*INSTRUCTIONS TO FOLLOW*
Revise the lines starting at the beginning of the material and ending at the line that contains "## Overview of the Analysis", replacing "mentorship program" with "training program" and keeping everything else unchanged. Leave the pictures out of your answer.

*INFORMATION SHOWN*
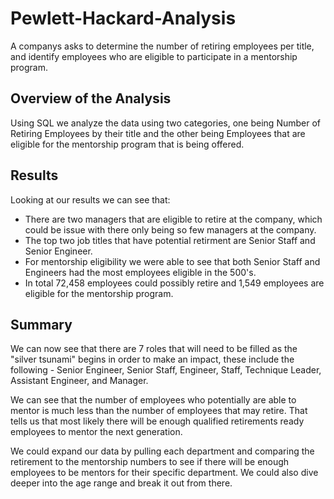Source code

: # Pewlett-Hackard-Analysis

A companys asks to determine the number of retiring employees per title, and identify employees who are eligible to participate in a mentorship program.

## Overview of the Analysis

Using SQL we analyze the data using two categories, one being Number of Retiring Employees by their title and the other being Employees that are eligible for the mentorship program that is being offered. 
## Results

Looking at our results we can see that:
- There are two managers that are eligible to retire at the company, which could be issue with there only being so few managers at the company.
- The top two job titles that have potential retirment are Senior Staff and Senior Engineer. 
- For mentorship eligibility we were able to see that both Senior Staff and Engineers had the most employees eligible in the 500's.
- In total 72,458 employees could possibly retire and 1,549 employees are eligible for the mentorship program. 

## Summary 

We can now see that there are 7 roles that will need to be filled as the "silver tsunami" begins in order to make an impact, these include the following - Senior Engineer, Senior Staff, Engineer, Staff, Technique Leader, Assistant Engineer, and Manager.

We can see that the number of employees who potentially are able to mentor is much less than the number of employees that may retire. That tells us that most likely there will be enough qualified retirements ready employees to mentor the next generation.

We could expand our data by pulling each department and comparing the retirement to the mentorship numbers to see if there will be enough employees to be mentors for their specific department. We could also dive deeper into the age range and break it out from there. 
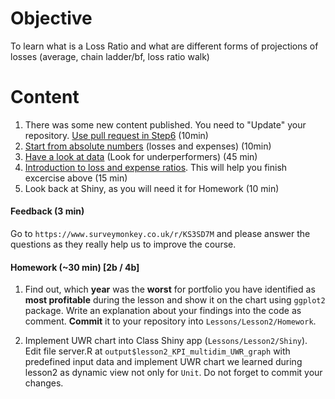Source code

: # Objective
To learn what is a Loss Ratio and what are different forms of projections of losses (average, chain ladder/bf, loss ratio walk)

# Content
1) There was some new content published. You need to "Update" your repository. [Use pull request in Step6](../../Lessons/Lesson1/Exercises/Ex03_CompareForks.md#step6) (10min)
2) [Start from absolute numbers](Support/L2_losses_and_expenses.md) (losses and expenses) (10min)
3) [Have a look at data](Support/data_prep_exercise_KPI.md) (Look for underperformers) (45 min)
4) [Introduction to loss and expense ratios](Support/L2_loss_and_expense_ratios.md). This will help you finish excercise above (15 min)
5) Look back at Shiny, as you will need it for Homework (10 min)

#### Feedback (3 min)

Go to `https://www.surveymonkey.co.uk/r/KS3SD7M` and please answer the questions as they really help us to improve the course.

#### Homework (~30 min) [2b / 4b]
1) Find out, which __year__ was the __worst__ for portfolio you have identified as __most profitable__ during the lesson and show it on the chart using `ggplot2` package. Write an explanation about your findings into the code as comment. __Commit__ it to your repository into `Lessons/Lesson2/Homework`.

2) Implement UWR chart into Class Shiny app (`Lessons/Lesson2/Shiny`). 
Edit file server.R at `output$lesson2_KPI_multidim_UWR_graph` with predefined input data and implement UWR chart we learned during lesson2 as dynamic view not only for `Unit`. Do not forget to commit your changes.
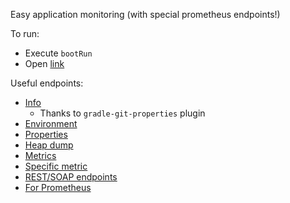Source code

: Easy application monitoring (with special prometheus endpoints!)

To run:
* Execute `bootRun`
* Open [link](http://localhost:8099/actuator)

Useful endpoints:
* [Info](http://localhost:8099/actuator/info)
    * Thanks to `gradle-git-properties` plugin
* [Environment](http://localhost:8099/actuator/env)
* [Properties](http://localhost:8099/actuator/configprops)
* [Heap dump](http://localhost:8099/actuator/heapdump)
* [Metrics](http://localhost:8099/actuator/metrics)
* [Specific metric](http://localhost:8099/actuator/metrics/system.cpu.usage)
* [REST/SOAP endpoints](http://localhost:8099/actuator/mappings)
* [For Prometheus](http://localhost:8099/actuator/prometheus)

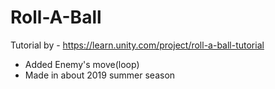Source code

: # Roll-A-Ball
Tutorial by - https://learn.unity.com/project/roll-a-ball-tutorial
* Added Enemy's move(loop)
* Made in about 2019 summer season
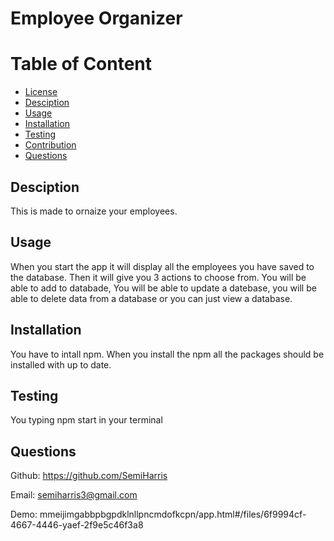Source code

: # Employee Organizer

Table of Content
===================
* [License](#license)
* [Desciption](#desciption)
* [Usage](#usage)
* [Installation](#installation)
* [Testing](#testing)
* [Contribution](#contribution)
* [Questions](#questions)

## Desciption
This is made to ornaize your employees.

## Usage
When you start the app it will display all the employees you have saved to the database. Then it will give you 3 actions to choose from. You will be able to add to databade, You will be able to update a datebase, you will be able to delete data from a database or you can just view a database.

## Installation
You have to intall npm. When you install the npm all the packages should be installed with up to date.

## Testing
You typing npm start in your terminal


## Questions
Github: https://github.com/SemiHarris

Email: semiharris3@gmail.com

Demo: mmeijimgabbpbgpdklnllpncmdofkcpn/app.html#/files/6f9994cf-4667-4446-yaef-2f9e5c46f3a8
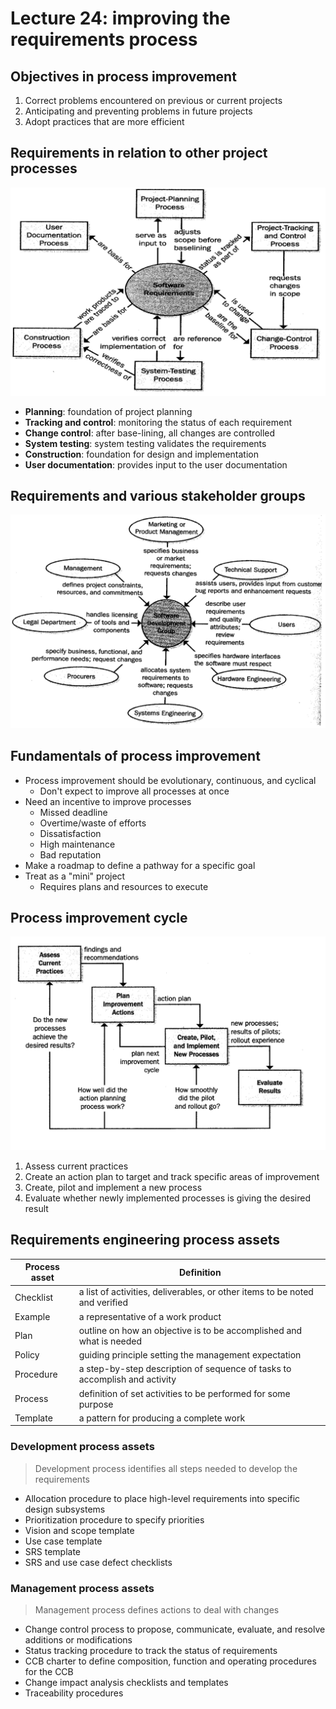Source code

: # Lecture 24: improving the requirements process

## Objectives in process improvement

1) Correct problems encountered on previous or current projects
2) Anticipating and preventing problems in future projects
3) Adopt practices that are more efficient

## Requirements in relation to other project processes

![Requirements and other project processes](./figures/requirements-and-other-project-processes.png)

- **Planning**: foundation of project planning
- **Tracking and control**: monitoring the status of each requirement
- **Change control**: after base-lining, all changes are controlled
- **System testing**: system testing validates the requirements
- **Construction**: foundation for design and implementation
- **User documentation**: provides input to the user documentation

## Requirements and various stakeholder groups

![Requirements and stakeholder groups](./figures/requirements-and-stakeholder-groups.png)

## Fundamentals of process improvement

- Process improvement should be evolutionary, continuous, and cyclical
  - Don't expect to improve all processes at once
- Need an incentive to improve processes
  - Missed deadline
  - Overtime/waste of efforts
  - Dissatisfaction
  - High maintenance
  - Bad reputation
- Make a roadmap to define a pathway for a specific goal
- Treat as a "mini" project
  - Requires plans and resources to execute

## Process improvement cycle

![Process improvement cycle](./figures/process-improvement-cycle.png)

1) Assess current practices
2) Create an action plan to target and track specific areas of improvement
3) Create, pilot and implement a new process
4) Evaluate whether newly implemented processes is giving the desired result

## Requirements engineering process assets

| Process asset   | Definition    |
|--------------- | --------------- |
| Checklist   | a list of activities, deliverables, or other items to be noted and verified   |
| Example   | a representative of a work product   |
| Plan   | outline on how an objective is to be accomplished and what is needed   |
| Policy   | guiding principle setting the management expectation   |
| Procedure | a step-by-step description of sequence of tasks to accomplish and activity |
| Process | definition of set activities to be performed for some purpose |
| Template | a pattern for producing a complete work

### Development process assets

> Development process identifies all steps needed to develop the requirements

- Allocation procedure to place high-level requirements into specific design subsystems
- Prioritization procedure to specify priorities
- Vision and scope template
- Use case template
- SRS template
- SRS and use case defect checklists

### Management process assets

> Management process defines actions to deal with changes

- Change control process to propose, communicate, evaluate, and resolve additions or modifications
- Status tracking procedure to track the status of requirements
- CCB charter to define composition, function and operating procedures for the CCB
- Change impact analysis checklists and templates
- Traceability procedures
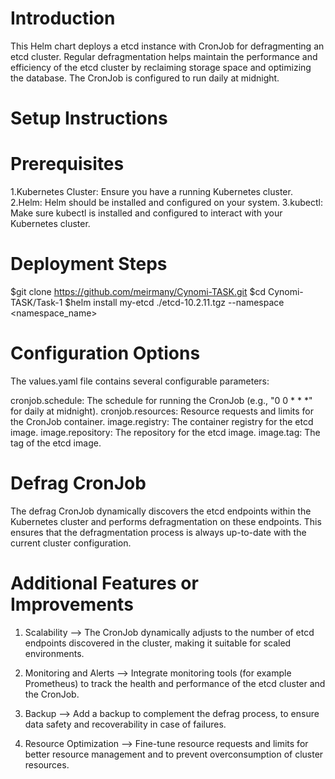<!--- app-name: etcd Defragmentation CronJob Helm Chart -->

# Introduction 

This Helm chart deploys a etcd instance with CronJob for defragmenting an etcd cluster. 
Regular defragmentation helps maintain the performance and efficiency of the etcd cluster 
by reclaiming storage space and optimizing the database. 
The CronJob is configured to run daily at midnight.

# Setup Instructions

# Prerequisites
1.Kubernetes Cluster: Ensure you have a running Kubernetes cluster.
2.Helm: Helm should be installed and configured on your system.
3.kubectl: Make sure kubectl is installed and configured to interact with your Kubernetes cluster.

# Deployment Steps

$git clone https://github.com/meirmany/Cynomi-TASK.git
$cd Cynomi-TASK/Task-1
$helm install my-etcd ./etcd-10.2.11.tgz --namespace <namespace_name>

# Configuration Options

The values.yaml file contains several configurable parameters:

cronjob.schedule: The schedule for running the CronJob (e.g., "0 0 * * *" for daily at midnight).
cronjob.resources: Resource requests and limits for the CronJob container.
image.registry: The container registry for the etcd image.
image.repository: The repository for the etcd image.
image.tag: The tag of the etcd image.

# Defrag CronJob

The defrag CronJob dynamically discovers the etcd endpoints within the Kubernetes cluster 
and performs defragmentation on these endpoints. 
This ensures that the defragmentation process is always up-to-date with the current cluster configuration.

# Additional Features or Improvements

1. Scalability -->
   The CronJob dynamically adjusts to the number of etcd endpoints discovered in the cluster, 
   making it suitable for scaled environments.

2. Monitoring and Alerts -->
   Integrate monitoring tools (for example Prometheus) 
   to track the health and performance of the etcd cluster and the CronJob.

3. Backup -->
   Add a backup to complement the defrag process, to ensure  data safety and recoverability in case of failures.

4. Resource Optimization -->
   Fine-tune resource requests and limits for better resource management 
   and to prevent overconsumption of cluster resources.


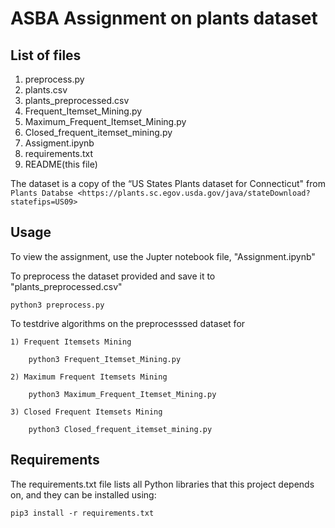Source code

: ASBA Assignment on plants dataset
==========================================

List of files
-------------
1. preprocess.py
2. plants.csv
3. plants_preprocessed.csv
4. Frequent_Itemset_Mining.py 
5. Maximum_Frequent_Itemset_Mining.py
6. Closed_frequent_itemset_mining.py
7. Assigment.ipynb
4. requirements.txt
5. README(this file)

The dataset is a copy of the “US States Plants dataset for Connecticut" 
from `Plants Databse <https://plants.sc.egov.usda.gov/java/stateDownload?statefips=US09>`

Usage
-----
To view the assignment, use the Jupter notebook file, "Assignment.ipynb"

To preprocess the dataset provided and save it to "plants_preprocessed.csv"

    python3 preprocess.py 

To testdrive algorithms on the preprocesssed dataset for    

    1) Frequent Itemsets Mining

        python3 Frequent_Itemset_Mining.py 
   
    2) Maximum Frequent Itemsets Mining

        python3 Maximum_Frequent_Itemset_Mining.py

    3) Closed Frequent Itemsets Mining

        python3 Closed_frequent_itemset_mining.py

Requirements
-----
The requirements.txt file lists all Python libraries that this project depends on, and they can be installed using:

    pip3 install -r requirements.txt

*ANSWER BELOW*
Source code

: # Pewlett-Hackard-Analysis

A companys asks to determine the number of retiring employees per title, and identify employees who are eligible to participate in a training program.

## Overview of the Analysis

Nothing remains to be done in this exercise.